#### Dataset entries

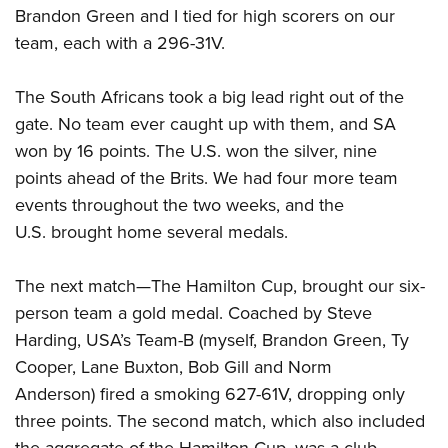
Brandon Green and I tied for high scorers on our
team, each with a 296-31V.
The South Africans took a big lead right out of the
gate. No team ever caught up with them, and SA
won by 16 points. The U.S. won the silver, nine
points ahead of the Brits. We had four more team
events throughout the two weeks, and the
U.S. brought home several medals.
The next match—The Hamilton Cup, brought our six-
person team a gold medal. Coached by Steve
Harding, USA’s Team-B (myself, Brandon Green, Ty
Cooper, Lane Buxton, Bob Gill and Norm
Anderson) fired a smoking 627-61V, dropping only
three points. The second match, which also included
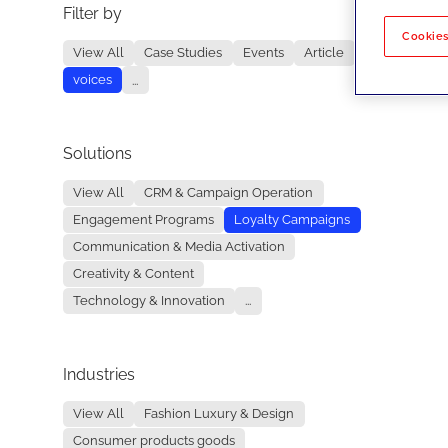
Filter by
No re
Cookies
View All
Case Studies
Events
Article
voices
...
Solutions
View All
CRM & Campaign Operation
Engagement Programs
Loyalty Campaigns
Communication & Media Activation
Creativity & Content
Technology & Innovation
...
Industries
View All
Fashion Luxury & Design
Consumer products goods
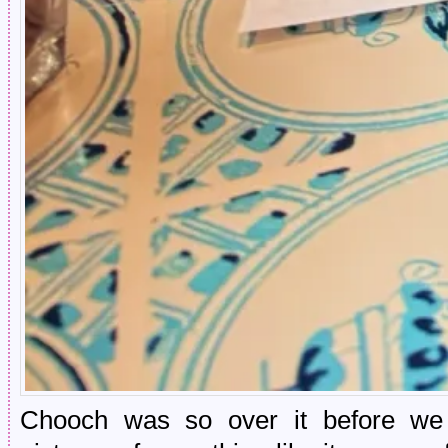
Chooch was so over it before we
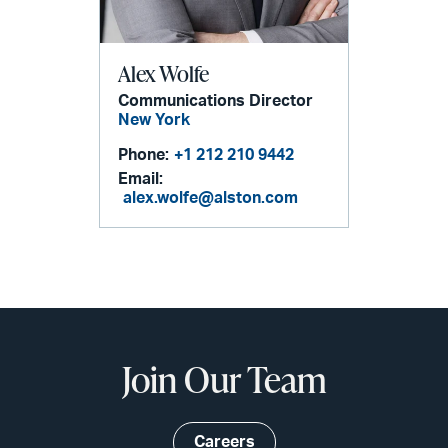
Alex Wolfe
Communications Director
New York
Phone:
+1 212 210 9442
Email:
alex.wolfe@alston.com
Join Our Team
Careers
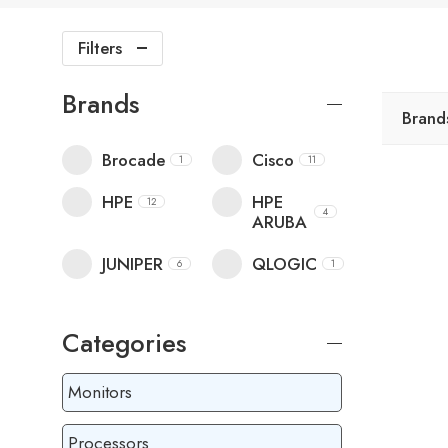
Filters
Brands
Brand
Brocade
Cisco
1
11
HPE
HPE
12
4
ARUBA
JUNIPER
QLOGIC
6
1
Categories
Monitors
Processors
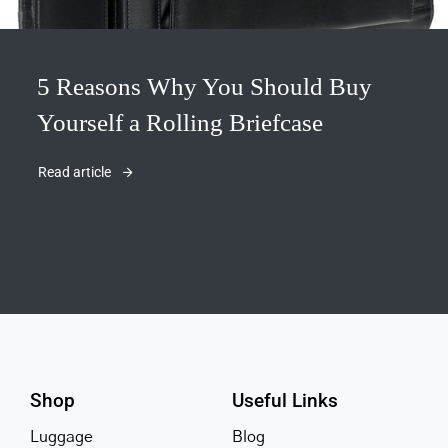
5 Reasons Why You Should Buy
Yourself a Rolling Briefcase
Read article
Shop
Useful Links
Luggage
Blog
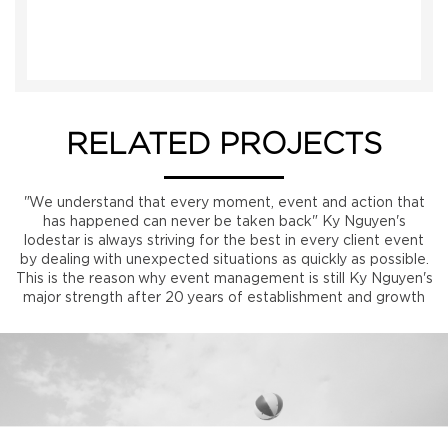
RELATED PROJECTS
"We understand that every moment, event and action that
has happened can never be taken back" Ky Nguyen's
lodestar is always striving for the best in every client event
by dealing with unexpected situations as quickly as possible.
This is the reason why event management is still Ky Nguyen's
major strength after 20 years of establishment and growth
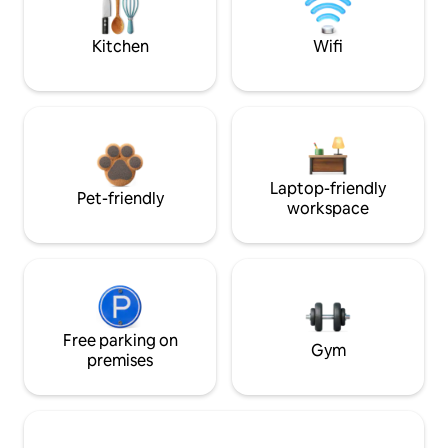
Kitchen
Wifi
Laptop-friendly
Pet-friendly
workspace
Free parking on
Gym
premises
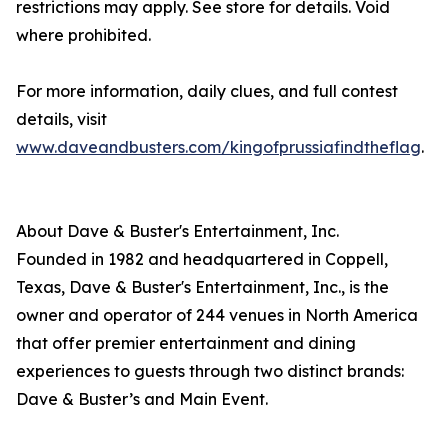
restrictions may apply. See store for details. Void
where prohibited.
For more information, daily clues, and full contest
details, visit
www.daveandbusters.com/kingofprussiafindtheflag
.
About Dave & Buster's Entertainment, Inc.
Founded in 1982 and headquartered in Coppell,
Texas, Dave & Buster's Entertainment, Inc., is the
owner and operator of 244 venues in North America
that offer premier entertainment and dining
experiences to guests through two distinct brands:
Dave & Buster’s and Main Event.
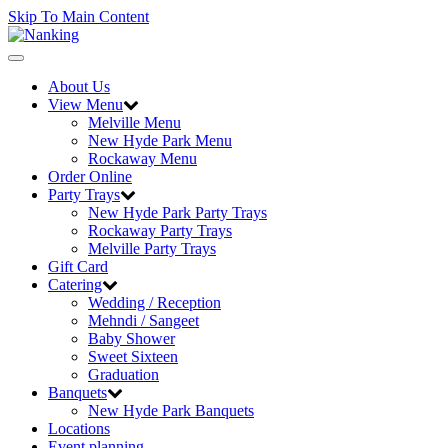
Skip To Main Content
Toggle
navigation
About Us
View Menu
Melville Menu
New Hyde Park Menu
Rockaway Menu
Order Online
Party Trays
New Hyde Park Party Trays
Rockaway Party Trays
Melville Party Trays
Gift Card
Catering
Wedding / Reception
Mehndi / Sangeet
Baby Shower
Sweet Sixteen
Graduation
Banquets
New Hyde Park Banquets
Locations
Event planning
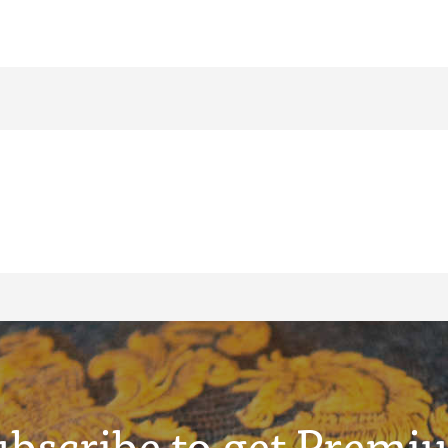
ubscribe to get Premi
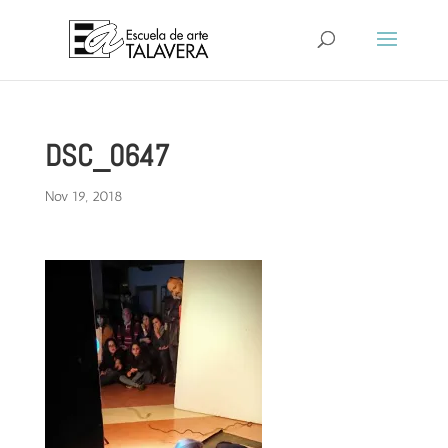
DSC_0647
Nov 19, 2018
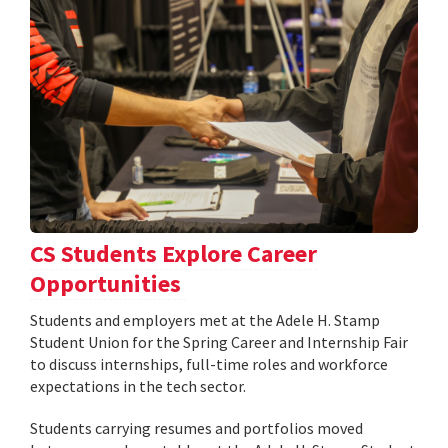
CS Students Explore Career
Opportunities
Students and employers met at the Adele H. Stamp
Student Union for the Spring Career and Internship Fair
to discuss internships, full-time roles and workforce
expectations in the tech sector.
Students carrying resumes and portfolios moved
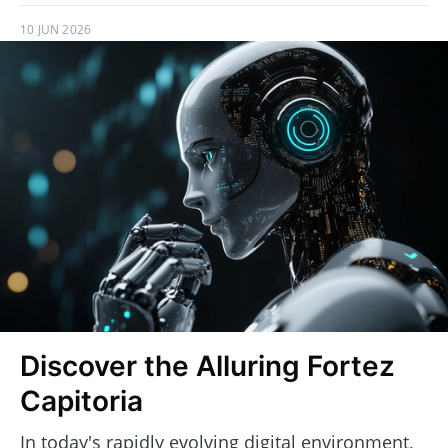
10 JUN 2026
Discover the Alluring Fortez
Capitoria
In today's rapidly evolving digital environment,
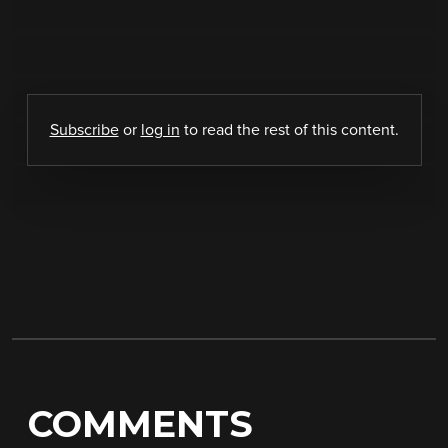
Subscribe
or
log in
to read the rest of this content.
COMMENTS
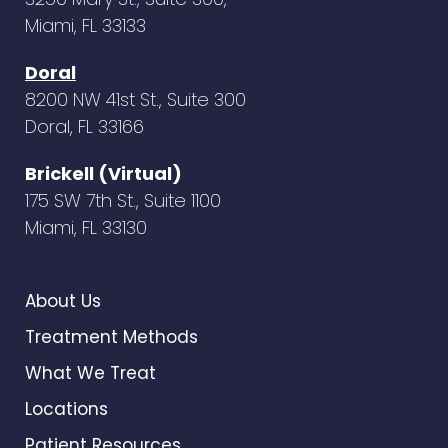
Miami, FL 33133
Doral
8200 NW 41st St., Suite 300
Doral, FL 33166
Brickell (Virtual)
175 SW 7th St., Suite 1100
Miami, FL 33130
About Us
Treatment Methods
What We Treat
Locations
Patient Resources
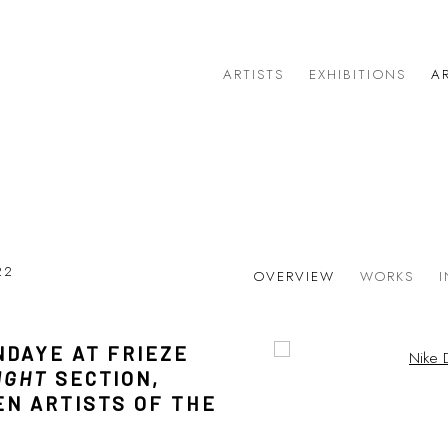
ARTISTS
EXHIBITIONS
AR
022
OVERVIEW
WORKS
NDAYE AT FRIEZE
Open a larger version of 
Open a larger version of 
IGHT
SECTION,
EN ARTISTS OF THE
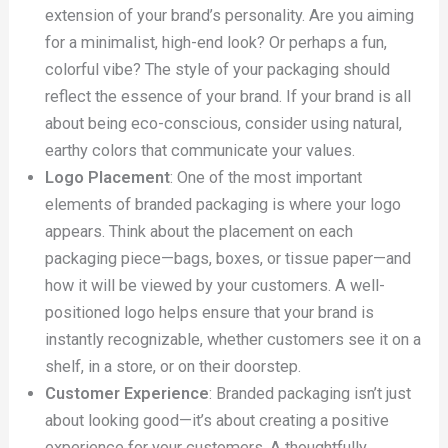
extension of your brand’s personality. Are you aiming
for a minimalist, high-end look? Or perhaps a fun,
colorful vibe? The style of your packaging should
reflect the essence of your brand. If your brand is all
about being eco-conscious, consider using natural,
earthy colors that communicate your values.
Logo Placement
: One of the most important
elements of branded packaging is where your logo
appears. Think about the placement on each
packaging piece—bags, boxes, or tissue paper—and
how it will be viewed by your customers. A well-
positioned logo helps ensure that your brand is
instantly recognizable, whether customers see it on a
shelf, in a store, or on their doorstep.
Customer Experience
: Branded packaging isn’t just
about looking good—it’s about creating a positive
experience for your customers. A thoughtfully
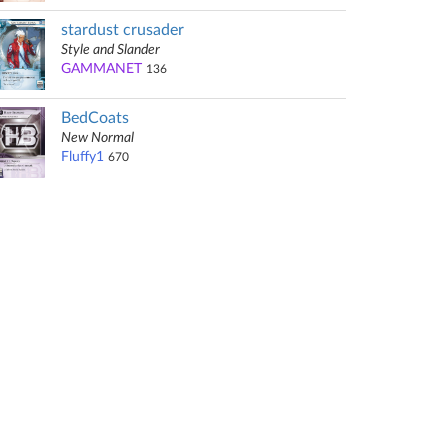
stardust crusader
Style and Slander
GAMMANET
136
BedCoats
New Normal
Fluffy1
670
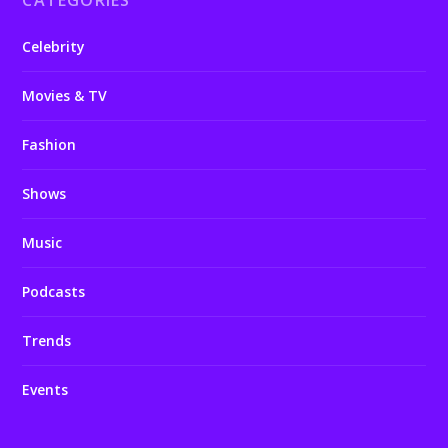
CATEGORIES
Celebrity
Movies & TV
Fashion
Shows
Music
Podcasts
Trends
Events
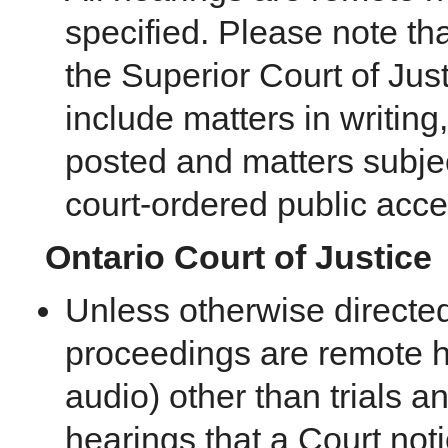
specified. Please note th
the Superior Court of Just
include matters in writing,
posted and matters subje
court-ordered public acces
Ontario Court of Justice
Unless otherwise directed b
proceedings are remote h
audio) other than trials a
hearings that a Court not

#### EXERCISE BRIEF
Without the pictures, give all the records above again exactly.

#### TASK SOLUTION
Brandon Green and I tied for high scorers on our
team, each with a 296-31V.
The South Africans took a big lead right out of the
gate. No team ever caught up with them, and SA
won by 16 points. The U.S. won the silver, nine
points ahead of the Brits. We had four more team
events throughout the two weeks, and the
U.S. brought home several medals.
The next match—The Hamilton Cup, brought our six-
person team a gold medal. Coached by Steve
Harding, USA’s Team-B (myself, Brandon Green, Ty
Cooper, Lane Buxton, Bob Gill and Norm
Anderson) fired a smoking 627-61V, dropping only
three points. The second match, which also included
Filter by
No re
Cookies
View All
Case Studies
Events
Article
voices
...
Solutions
View All
CRM & Campaign Operation
Engagement Programs
Loyalty Campaigns
Communication & Media Activation
Creativity & Content
Technology & Innovation
...
Industries
View All
Fashion Luxury & Design
Consumer products goods
Chooch was so over it before we
Alex Wolfe
Communications Director
New York
Phone:
+1 212 210 9442
Email:
alex.wolfe@alston.com
Join Our Team
Careers
Filters
Brands
Brand
Brocade
Cisco
1
11
HPE
HPE
12
4
ARUBA
JUNIPER
QLOGIC
6
1
Categories
Monitors
Processors
5 Reasons Why You Should Buy
Yourself a Rolling Briefcase
Read article
Shop
Useful Links
Luggage
Blog
RELATED PROJECTS
"We understand that every moment, event and action that
has happened can never be taken back" Ky Nguyen's
lodestar is always striving for the best in every client event
by dealing with unexpected situations as quickly as possible.
This is the reason why event management is still Ky Nguyen's
major strength after 20 years of establishment and growth
Kitchen
Wifi
Laptop-friendly
Pet-friendly
workspace
Free parking on
Gym
premises
restrictions may apply. See store for details. Void
where prohibited.
For more information, daily clues, and full contest
details, visit
www.daveandbusters.com/kingofprussiafindtheflag
.
About Dave & Buster's Entertainment, Inc.
Founded in 1982 and headquartered in Coppell,
Texas, Dave & Buster's Entertainment, Inc., is the
owner and operator of 244 venues in North America
that offer premier entertainment and dining
experiences to guests through two distinct brands:
Dave & Buster’s and Main Event.
Skip To Main Content
Toggle
navigation
About Us
View Menu
Melville Menu
New Hyde Park Menu
Rockaway Menu
Order Online
Party Trays
New Hyde Park Party Trays
Rockaway Party Trays
Melville Party Trays
Gift Card
Catering
Wedding / Reception
Mehndi / Sangeet
Baby Shower
Sweet Sixteen
Graduation
Banquets
New Hyde Park Banquets
Locations
Event planning
ubscribe to get Premi
DSC_0647
Nov 19, 2018
CS Students Explore Career
Opportunities
Students and employers met at the Adele H. Stamp
Student Union for the Spring Career and Internship Fair
to discuss internships, full-time roles and workforce
expectations in the tech sector.
Students carrying resumes and portfolios moved
10 JUN 2026
Discover the Alluring Fortez
Capitoria
In today's rapidly evolving digital environment,
Subscribe
or
log in
to read the rest of this content.
COMMENTS
Miami, FL 33133
Doral
8200 NW 41st St., Suite 300
Doral, FL 33166
Brickell (Virtual)
175 SW 7th St., Suite 1100
Miami, FL 33130
About Us
Treatment Methods
What We Treat
Locations
Patient Resources
ARTISTS
EXHIBITIONS
AR
022
OVERVIEW
WORKS
NDAYE AT FRIEZE
Open a larger version of 
Open a larger version of 
IGHT
SECTION,
EN ARTISTS OF THE
extension of your brand’s personality. Are you aiming
for a minimalist, high-end look? Or perhaps a fun,
colorful vibe? The style of your packaging should
reflect the essence of your brand. If your brand is all
about being eco-conscious, consider using natural,
earthy colors that communicate your values.
Logo Placement
: One of the most important
elements of branded packaging is where your logo
appears. Think about the placement on each
packaging piece—bags, boxes, or tissue paper—and
how it will be viewed by your customers. A well-
positioned logo helps ensure that your brand is
instantly recognizable, whether customers see it on a
shelf, in a store, or on their doorstep.
Customer Experience
: Branded packaging isn’t just
about looking good—it’s about creating a positive
experience for your customers. A thoughtfully
stardust crusader
Style and Slander
GAMMANET
136
BedCoats
New Normal
Fluffy1
670
CATEGORIES
Celebrity
Movies & TV
Fashion
Shows
Music
Podcasts
Trends
Events
specified. Please note th
the Superior Court of Just
include matters in writing,
posted and matters subje
court-ordered public acces
Ontario Court of Justice
Unless otherwise directed b
proceedings are remote h
audio) other than trials a
hearings that a Court not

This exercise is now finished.